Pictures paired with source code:
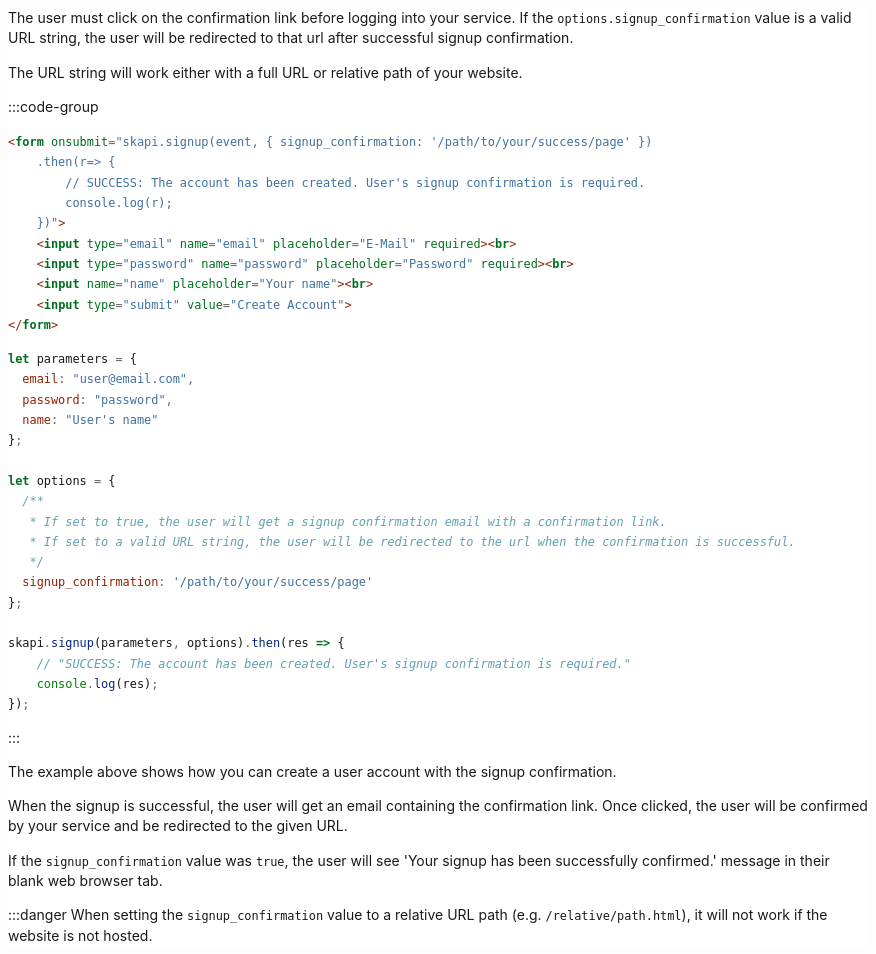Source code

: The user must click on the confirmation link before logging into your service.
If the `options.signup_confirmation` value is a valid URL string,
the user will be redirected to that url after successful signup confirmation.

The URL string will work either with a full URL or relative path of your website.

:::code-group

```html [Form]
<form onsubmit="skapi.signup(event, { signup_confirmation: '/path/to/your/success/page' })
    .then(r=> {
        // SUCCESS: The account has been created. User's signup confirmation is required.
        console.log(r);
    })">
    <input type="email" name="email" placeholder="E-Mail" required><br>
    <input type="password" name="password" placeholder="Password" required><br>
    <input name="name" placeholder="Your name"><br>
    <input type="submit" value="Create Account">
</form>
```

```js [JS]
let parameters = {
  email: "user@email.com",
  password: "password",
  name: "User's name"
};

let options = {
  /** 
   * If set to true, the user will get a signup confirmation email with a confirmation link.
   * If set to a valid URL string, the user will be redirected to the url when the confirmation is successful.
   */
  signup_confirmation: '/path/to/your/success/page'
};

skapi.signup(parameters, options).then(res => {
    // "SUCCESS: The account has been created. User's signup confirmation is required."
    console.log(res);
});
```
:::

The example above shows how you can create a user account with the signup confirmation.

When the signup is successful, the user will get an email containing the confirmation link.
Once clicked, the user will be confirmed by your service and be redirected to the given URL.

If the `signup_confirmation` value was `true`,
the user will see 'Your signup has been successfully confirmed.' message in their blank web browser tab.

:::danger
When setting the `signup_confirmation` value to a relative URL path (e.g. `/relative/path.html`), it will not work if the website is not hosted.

▶ _Problem to solve_
All the lines that hold the word "valid" must appear in the answer, copied from the records.

▶ _Solution to the exercise_
If the `options.signup_confirmation` value is a valid URL string,
   * If set to a valid URL string, the user will be redirected to the url when the confirmation is successful.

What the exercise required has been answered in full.